Starch- and sucrose-reduced diet tops low FODMAP for IBS symptoms in network meta-analysis

A 2025 Lancet network meta-analysis of 28 trials finds a starch- and sucrose-reduced diet outperforms low FODMAP for global IBS symptoms, with a 59% risk reduction versus habitual diet.

By Dr. Kiran Patel7 min read
Dr. Kiran Patel
7 min read

A starch- and sucrose-reduced diet outperformed a low FODMAP diet for improving global irritable bowel syndrome symptoms, according to a 2025 network meta-analysis published in The Lancet Gastroenterology & Hepatology. The analysis pooled 28 randomised controlled trials covering 2,338 patients across 11 dietary interventions. It is the most comprehensive head-to-head comparison of IBS diets yet conducted.

The starch- and sucrose-reduced diet, tested in two trials with a combined 217 patients, produced a 59 percent reduction in the risk of global IBS symptoms not improving compared with a habitual diet (RR 0.41; 95% CI 0.26 to 0.67). Its P-score of 0.84 gave it an 84 percent probability of being the most effective intervention when all diets were compared against each other.

● SUPPLIED INFORMATION
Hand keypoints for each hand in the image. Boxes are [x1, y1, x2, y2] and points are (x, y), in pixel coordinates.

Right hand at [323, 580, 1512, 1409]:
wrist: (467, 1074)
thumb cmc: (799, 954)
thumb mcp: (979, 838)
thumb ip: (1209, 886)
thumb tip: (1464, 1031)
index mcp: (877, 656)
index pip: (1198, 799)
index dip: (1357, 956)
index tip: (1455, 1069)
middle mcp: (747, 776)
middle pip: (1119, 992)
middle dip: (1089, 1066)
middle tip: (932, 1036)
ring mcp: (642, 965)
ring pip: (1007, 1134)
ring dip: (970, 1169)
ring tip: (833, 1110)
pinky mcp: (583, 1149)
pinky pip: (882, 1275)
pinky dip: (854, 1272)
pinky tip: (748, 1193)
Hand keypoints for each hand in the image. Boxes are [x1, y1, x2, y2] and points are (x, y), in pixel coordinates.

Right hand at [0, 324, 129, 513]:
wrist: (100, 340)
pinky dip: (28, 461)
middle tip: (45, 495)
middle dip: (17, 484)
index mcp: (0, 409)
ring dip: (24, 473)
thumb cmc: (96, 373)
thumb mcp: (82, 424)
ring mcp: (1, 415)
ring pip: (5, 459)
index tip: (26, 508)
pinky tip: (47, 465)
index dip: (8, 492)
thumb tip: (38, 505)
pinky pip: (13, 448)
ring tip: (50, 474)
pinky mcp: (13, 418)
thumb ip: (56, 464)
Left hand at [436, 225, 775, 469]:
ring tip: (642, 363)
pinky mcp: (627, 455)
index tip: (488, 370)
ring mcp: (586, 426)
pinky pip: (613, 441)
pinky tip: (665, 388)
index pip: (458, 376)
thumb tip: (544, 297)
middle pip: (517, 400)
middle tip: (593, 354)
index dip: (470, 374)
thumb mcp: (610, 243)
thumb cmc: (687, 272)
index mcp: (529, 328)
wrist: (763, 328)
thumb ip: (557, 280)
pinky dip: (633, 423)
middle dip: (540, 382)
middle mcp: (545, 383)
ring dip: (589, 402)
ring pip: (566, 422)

● WHAT THIS EXERCISE ASKS
a: Decide whether each statement agrees with the IBS diet article: (i) the analysis pooled 28 randomized controlled trials, (ii) the starch- and sucrose-reduced diet was tested in five trials, and (iii) the analysis was published in The Lancet Gastroenterology & Hepatology. Answer yes or no for each and quote the words of the article that decide it.
b: According to the IBS diet article, what P-score did the starch- and sucrose-reduced diet receive?
c: Write the next part of the IBS diet article, picking up after its last sentence.
The rows come from a different source than the IBS diet article.

● WRITTEN ANSWERS
a:
(i) Yes: "The analysis pooled 28 randomised controlled trials covering 2,338 patients across 11 dietary interventions."
(ii) No: "tested in two trials with a combined 217 patients"
(iii) Yes: "according to a 2025 network meta-analysis published in The Lancet Gastroenterology & Hepatology"

b: 0.84

c:
The low FODMAP diet, by far the most studied intervention with 24 trials and 1,803 patients, reduced symptom risk by 49 percent (RR 0.51; 95% CI 0.37 to 0.70, P-score 0.71). It ranked fourth for global symptoms. The low FODMAP approach restricts fermentable oligosaccharides, disaccharides, monosaccharides, and polyols, which are present in wheat, certain fruits and vegetables, legumes, and artificial sweeteners. These compounds either increase small-intestinal water content through osmotic effects or undergo microbial fermentation in the colon; both can trigger symptoms in people with IBS.

The BDA/NICE diet, which forms the basis of standard dietary advice for IBS in the UK, ranked tenth with a 38 percent risk reduction (RR 0.62; 95% CI 0.43 to 0.90, P-score 0.44) across eight trials and 710 patients. This diet includes recommendations to eat small regular meals, limit caffeine and alcohol, and reduce fatty foods.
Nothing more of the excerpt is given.